Aim of the task:
For each line below that contains the word "hand", return that line.

[Excerpts from a dataset]

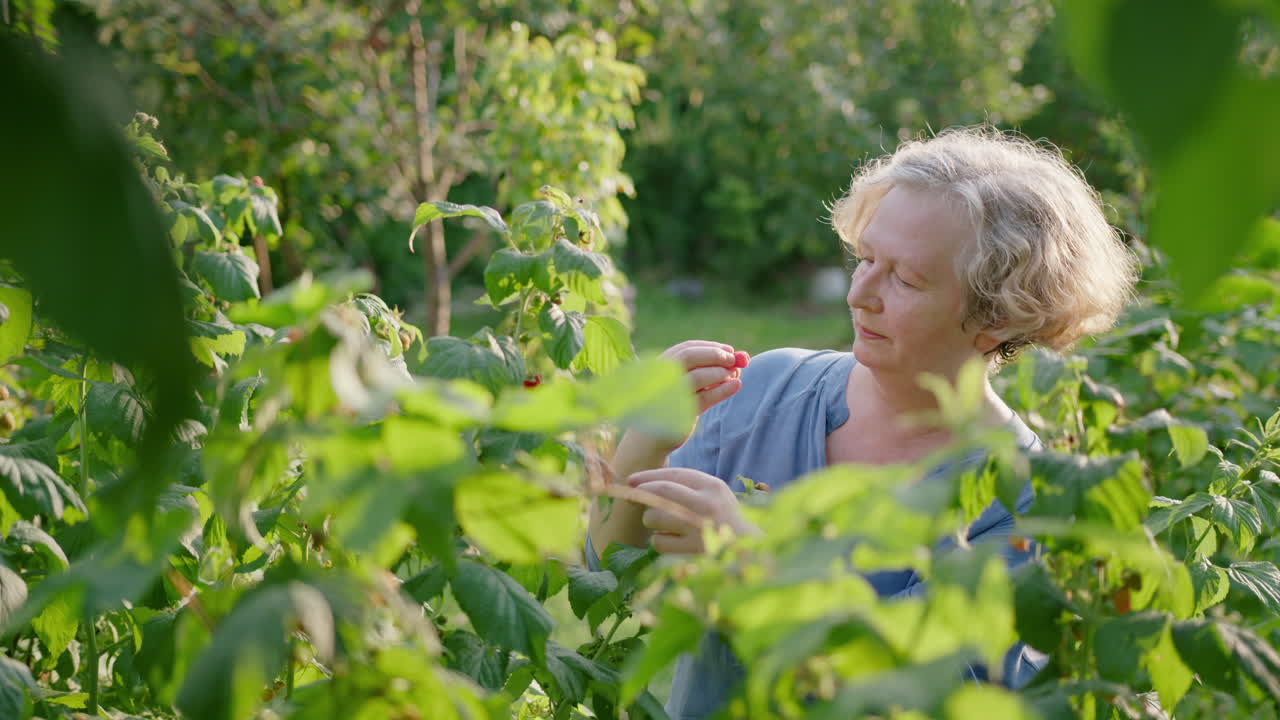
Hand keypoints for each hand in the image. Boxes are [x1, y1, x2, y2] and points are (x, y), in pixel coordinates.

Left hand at [627, 467, 759, 554]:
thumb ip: (687, 485)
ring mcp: (699, 528)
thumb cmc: (725, 519)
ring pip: (654, 517)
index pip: (674, 475)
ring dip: (651, 520)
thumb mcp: (714, 494)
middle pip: (660, 492)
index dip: (648, 475)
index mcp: (713, 486)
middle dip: (641, 494)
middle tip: (631, 498)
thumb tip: (642, 483)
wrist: (748, 551)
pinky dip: (659, 540)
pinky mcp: (692, 550)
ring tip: (663, 524)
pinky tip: (671, 540)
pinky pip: (658, 541)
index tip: (631, 480)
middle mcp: (706, 504)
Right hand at [656, 340, 748, 448]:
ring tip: (734, 374)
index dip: (710, 347)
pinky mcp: (679, 413)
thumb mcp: (687, 384)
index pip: (686, 348)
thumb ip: (709, 370)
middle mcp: (660, 377)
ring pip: (696, 377)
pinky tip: (736, 385)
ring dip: (719, 372)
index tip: (729, 350)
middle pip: (688, 357)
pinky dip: (722, 391)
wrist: (651, 437)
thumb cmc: (673, 405)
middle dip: (714, 355)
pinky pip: (704, 398)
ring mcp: (668, 395)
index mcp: (659, 366)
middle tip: (734, 359)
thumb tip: (740, 357)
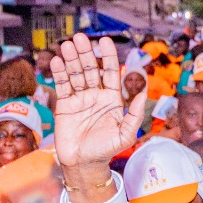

Task response:
Hand keypoints for each hand in the image. Boxes are [x1, y1, x2, y2] and points are (x, y), in pixel coordinates.
Left hand at [627, 467, 759, 554]:
Right hand at [656, 340, 748, 448]:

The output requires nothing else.